/---

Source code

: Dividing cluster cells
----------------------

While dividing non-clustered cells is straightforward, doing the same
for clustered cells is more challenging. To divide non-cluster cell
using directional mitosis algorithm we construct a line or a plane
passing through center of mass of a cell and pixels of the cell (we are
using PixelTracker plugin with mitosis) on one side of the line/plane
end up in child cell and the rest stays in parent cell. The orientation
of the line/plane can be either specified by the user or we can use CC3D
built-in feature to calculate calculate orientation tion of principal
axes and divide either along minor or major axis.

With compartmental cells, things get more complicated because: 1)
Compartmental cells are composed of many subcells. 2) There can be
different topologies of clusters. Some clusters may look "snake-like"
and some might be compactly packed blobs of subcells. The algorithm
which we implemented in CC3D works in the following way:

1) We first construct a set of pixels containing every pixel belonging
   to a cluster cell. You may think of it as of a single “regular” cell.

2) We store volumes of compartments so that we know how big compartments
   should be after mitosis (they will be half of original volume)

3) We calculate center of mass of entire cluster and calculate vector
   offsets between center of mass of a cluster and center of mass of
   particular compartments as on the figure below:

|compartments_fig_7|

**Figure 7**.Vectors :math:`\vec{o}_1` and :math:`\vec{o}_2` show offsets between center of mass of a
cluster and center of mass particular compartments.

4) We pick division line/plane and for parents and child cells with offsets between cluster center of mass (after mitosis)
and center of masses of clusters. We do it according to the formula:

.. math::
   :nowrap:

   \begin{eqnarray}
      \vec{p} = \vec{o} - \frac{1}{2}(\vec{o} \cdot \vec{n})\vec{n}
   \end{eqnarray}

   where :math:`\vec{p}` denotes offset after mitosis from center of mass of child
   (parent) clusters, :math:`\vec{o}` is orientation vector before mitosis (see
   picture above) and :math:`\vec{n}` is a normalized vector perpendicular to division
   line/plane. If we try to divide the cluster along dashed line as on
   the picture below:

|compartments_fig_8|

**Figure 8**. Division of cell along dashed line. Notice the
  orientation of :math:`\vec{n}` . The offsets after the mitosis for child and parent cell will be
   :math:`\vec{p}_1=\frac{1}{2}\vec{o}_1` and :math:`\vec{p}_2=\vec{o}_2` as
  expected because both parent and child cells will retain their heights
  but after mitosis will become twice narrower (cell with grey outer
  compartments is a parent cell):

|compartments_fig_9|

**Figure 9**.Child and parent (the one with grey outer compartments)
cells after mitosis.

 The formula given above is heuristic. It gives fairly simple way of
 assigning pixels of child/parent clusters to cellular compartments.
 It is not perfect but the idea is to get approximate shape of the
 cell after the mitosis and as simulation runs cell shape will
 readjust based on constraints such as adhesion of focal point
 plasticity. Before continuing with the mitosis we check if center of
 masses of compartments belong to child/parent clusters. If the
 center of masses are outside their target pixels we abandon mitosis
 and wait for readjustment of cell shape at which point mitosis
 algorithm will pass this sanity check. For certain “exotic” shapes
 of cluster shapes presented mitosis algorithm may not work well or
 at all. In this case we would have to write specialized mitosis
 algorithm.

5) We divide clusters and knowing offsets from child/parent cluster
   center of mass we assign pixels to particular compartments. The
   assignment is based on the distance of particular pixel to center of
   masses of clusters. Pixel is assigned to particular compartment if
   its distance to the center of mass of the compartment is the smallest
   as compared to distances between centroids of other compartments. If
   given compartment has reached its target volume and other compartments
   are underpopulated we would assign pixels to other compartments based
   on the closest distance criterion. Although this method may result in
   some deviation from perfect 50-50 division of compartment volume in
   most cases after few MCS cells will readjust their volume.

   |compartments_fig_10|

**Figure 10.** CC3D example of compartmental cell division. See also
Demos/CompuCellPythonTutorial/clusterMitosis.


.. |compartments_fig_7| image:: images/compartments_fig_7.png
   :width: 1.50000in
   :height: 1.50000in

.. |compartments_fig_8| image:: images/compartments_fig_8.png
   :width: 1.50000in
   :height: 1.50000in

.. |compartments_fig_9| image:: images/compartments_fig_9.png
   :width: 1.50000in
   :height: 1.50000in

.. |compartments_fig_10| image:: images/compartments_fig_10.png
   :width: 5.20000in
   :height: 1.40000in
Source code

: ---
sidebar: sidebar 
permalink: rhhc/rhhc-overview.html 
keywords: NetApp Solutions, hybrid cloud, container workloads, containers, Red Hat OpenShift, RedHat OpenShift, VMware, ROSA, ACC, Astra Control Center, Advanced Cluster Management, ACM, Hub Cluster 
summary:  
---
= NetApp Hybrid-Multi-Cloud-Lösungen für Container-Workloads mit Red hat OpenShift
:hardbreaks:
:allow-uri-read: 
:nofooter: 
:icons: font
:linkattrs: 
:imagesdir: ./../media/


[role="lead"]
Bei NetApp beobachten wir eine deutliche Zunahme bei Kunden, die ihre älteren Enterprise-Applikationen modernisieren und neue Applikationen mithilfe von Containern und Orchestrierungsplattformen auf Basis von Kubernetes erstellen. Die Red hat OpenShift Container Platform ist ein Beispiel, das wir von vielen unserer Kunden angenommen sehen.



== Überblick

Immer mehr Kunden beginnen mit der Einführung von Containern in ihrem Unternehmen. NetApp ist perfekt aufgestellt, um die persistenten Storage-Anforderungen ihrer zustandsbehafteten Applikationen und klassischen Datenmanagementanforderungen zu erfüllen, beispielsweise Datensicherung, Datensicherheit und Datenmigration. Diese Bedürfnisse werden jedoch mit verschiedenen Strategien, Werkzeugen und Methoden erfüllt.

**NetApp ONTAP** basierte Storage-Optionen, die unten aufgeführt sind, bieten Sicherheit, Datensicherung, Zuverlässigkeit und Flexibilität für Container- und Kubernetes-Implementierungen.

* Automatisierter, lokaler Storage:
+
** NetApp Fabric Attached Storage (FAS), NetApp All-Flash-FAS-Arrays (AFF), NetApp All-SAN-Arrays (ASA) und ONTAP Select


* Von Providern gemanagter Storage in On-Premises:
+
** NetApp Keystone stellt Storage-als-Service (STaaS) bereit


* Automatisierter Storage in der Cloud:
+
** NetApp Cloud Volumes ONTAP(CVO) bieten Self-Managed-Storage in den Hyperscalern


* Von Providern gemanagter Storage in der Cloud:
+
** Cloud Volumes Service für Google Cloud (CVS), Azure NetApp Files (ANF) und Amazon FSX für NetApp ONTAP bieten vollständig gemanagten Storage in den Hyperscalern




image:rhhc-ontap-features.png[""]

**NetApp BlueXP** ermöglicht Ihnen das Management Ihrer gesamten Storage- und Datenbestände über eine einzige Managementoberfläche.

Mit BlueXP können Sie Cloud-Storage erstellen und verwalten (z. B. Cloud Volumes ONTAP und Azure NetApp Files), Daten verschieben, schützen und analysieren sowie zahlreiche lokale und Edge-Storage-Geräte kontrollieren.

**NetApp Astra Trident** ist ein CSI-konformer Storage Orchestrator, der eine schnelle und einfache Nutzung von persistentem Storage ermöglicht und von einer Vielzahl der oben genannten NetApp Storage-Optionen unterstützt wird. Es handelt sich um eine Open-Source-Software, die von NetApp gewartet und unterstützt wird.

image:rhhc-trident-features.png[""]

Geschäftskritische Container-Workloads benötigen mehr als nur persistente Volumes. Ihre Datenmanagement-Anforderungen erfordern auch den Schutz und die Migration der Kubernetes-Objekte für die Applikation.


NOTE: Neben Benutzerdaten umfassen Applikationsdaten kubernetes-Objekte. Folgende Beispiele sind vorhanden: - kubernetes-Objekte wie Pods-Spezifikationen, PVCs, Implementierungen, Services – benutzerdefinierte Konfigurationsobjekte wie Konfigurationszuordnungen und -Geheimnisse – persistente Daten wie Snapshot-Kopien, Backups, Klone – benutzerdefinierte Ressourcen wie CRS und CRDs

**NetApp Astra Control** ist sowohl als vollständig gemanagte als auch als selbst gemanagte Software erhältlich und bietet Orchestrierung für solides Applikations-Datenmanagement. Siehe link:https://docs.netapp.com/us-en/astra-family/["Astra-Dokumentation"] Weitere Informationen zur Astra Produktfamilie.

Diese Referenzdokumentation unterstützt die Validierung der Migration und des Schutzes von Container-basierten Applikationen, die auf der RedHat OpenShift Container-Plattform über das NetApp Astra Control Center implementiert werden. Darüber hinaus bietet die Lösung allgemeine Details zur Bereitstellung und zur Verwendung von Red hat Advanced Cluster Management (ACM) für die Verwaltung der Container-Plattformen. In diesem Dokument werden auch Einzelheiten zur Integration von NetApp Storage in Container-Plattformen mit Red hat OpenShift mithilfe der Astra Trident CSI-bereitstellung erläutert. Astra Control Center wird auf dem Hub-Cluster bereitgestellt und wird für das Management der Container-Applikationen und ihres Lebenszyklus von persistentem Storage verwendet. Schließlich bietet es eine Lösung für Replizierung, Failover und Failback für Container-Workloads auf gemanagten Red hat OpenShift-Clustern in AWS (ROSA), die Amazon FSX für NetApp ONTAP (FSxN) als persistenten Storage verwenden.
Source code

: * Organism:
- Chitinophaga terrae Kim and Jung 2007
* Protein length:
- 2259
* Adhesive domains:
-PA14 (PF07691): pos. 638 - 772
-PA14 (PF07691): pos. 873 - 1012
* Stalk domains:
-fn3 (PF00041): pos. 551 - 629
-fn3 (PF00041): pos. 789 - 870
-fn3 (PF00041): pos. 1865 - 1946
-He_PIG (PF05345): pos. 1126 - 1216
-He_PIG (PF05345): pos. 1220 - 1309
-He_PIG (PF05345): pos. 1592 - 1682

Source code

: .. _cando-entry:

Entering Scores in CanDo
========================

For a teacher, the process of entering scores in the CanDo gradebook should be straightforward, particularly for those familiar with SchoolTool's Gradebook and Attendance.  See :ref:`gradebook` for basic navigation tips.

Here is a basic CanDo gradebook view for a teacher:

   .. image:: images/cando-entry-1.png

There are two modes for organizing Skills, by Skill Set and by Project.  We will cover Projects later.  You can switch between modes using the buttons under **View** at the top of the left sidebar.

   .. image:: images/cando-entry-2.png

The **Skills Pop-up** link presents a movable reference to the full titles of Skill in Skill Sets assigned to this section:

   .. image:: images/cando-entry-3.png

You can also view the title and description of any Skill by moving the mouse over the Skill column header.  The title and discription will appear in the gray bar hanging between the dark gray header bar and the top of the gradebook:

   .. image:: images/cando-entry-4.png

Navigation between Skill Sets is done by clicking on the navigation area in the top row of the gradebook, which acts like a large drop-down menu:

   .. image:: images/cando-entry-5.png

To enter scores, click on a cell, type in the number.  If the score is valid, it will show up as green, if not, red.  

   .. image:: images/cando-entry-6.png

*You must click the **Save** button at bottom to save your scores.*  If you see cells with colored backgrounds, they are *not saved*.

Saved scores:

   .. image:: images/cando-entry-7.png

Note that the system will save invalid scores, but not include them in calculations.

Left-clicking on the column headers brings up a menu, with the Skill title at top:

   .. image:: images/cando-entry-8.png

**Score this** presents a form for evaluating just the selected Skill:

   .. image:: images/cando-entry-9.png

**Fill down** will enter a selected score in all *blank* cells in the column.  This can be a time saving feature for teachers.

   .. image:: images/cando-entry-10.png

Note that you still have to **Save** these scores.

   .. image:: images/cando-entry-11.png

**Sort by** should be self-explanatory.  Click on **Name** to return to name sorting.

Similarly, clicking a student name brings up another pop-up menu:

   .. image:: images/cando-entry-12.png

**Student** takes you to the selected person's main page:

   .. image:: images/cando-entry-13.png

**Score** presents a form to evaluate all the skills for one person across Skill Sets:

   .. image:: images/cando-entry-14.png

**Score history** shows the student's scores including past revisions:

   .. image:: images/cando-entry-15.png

\---

### WORK INSTRUCTIONS
Give back the opening line of the records above and every line after it, up to and including the one with "should be after", unchanged.

### EXERCISE RESPONSE
Source code

: Dividing cluster cells
----------------------

While dividing non-clustered cells is straightforward, doing the same
for clustered cells is more challenging. To divide non-cluster cell
using directional mitosis algorithm we construct a line or a plane
passing through center of mass of a cell and pixels of the cell (we are
using PixelTracker plugin with mitosis) on one side of the line/plane
end up in child cell and the rest stays in parent cell. The orientation
of the line/plane can be either specified by the user or we can use CC3D
built-in feature to calculate calculate orientation tion of principal
axes and divide either along minor or major axis.

With compartmental cells, things get more complicated because: 1)
Compartmental cells are composed of many subcells. 2) There can be
different topologies of clusters. Some clusters may look "snake-like"
and some might be compactly packed blobs of subcells. The algorithm
which we implemented in CC3D works in the following way:

1) We first construct a set of pixels containing every pixel belonging
   to a cluster cell. You may think of it as of a single “regular” cell.

2) We store volumes of compartments so that we know how big compartments
   should be after mitosis (they will be half of original volume)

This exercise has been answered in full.